Freihandelsabkommen mit USA: TTIP weiter mit Stolpersteinen

Die EU-Kommission will keine umstrittenen privaten Schiedsgerichte für Investoren mehr. Ein öffentlicher Handelsgerichtshof soll nun her.

DemonstrantInnen fordern "Keine Sonderklagerechte für Konzerne"

Die EU-Kommission will private Schiedsgerichte verhindern: ein Erfolg für DemonstrantInnen Foto: dpa

BRÜSSEL taz | Die Proteste haben etwas bewirkt: Die EU-Kommission will die privaten Schiedsgerichte im geplanten Freihandelsabkommen TTIP und allen Folgeabkommen abschaffen. An ihre Stelle soll ein neuer, öffentlicher und transparenter Handelsgerichtshof treten, sagte EU-Handelskommissarin Cecilia Malmström. Kritikern geht der Vorschlag, der noch nicht mit den USA abgesprochen wurde, nicht weit genug.

Das alte, in den 50er Jahren von Deutschland eingeführte System der privaten Streitschlichtung (ISDS) leide unter einem „fundamentalen Mangel an Vertrauen“, sagte Malmström. Angesichts der massiven Proteste habe sich die EU-Kommission für ein neues System entschieden.

Die Klagerechte für Investoren sind der umstrittenste Teil von TTIP, über das EU und USA seit 2013 verhandeln. Kritiker warnen, dass Konzerne mithilfe der Klauseln etwa gegen Regierungen vorgehen könnten, die Umwelt- oder Verbraucherschutzgesetze verschärfen wollen. Befürworter argumentieren, dass die Klagerechte nötig seien, um Investoren gegen diskriminierende Auflagen von Regierungen zu schützen.

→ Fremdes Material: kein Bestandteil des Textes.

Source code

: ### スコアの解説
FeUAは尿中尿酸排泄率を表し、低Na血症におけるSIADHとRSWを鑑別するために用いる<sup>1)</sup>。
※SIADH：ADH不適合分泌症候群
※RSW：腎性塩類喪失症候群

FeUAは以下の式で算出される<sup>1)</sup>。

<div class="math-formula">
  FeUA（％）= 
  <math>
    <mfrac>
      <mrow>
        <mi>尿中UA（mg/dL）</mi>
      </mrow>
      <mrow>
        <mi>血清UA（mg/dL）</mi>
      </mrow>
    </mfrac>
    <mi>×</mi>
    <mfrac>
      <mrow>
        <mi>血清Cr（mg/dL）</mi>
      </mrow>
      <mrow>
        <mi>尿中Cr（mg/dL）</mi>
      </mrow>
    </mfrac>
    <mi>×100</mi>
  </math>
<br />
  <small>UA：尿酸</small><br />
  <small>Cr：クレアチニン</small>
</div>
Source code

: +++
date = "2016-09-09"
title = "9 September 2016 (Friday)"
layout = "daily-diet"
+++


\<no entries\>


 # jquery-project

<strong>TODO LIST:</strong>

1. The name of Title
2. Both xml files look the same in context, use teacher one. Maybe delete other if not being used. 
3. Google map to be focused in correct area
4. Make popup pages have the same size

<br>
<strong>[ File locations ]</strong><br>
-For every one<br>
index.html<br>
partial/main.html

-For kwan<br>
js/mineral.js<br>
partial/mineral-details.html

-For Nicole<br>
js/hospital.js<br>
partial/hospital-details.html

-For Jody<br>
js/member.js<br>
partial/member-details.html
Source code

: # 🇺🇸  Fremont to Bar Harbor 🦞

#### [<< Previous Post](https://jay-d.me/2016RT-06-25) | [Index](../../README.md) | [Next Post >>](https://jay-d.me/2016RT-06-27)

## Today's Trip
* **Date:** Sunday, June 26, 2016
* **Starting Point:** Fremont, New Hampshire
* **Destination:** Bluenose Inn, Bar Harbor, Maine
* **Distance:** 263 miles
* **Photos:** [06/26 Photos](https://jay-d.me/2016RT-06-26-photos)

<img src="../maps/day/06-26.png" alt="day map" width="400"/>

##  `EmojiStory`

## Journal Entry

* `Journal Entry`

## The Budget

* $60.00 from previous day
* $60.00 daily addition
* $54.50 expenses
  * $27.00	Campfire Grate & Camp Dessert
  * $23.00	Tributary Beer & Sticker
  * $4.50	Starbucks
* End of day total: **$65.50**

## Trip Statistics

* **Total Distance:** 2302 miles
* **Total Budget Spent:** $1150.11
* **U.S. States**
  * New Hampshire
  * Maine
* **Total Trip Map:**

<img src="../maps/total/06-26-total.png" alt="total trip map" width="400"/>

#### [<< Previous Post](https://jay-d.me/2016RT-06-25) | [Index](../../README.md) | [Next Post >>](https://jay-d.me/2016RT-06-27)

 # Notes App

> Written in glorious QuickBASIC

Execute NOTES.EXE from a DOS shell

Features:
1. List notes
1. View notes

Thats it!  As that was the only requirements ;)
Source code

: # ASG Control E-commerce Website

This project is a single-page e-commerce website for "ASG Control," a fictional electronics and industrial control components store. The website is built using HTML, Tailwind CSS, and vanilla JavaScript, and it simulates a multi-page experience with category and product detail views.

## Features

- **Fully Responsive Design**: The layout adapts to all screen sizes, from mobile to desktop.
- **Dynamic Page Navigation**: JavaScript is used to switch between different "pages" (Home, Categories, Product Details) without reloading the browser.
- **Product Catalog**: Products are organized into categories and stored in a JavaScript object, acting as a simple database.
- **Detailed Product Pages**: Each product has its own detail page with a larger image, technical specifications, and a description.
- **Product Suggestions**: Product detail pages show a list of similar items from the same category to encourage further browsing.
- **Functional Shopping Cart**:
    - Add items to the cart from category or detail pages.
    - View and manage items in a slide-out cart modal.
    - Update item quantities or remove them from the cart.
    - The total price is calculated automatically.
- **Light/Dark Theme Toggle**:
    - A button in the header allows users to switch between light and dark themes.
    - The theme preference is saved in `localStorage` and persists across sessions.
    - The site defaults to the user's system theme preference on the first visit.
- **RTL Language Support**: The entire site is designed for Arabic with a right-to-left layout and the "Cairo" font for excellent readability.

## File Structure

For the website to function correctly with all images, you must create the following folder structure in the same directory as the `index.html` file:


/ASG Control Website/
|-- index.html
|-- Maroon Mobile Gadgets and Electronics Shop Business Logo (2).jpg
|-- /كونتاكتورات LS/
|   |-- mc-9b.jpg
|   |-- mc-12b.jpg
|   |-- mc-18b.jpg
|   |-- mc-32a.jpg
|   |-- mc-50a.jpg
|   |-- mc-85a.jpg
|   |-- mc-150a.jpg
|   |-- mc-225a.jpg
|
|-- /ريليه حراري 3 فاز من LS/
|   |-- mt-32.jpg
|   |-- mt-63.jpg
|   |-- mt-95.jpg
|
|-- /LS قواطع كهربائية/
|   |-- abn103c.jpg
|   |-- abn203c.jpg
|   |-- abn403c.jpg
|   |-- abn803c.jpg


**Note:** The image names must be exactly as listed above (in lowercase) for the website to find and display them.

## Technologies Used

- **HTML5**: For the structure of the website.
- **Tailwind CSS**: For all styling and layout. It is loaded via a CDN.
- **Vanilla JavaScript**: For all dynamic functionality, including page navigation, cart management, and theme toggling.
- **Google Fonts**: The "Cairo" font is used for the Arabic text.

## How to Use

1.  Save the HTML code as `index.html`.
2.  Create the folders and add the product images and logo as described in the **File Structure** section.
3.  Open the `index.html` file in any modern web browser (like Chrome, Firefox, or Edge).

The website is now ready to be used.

Malmström plant nun, zunächst einen bilateralen Gerichtshof zwischen den USA und der EU einzurichten. In einem zweiten Schritt soll dann der Aufbau von Handelsgerichten für Investoren folgen. Das bereits fertig verhandelte Abkommen mit Kanada, Ceta, soll jedoch nicht geändert werden. Ein Problem, da viele US-Unternehmen Töchter in Kanada haben und von dort ihre Geschäfte mit Europa abwickeln können – mit dem alten ISDS. Ein weiterer Stolperstein ist die harte Haltung der USA. Bisher lehnen sie jede Änderung am „bewährten“ ISDS ab.

Wider die Geheimniskrämerei

„Niemand kann noch behaupten, dass dies noch eine Privatjustiz sei“, betonte Malmström. Die künftigen Handelsrichter sollen öffentlich berufen werden und auch öffentlich verhandeln. Damit entfalle die bisherige Geheimniskrämerei. Auf die Frage, wozu denn überhaupt Sondergerichte für private Investoren nötig seien, antwortete Malmström ausweichend: In den USA gebe es kein Gesetz gegen die Diskriminierung ausländischer Unternehmen.

Ska Keller, Grüne

„Ausländische Investoren behalten ihre Extraklagerechte“

Die Reaktionen fielen durchwachsen aus. EU-Parlamentarier von Union, SPD und FDP begrüßten die Vorschläge. Der öffentliche Druck habe eine „radikale Kurswende“ in der EU-Handelspolitik bewirkt, erklärte Parlamentsberichterstatter Bernd Lange (SPD). Die Gefahr von Interessenkonflikten sei nun gebannt, weil die Schiedsleute künftig hauptamtlich tätig sein müssten und keine zusätzlichen Beraterverträge abschließen dürften.

Grünen und Umweltschutzverbände zeigten sich unzufrieden. „Ausländische Investoren behalten ihre Extraklagerechte, während jedes inländische Unternehmen und jeder Bürger sich an ein normales Gericht wenden muss“, kritisierte Grünen-Parlamentarierin Ska Keller.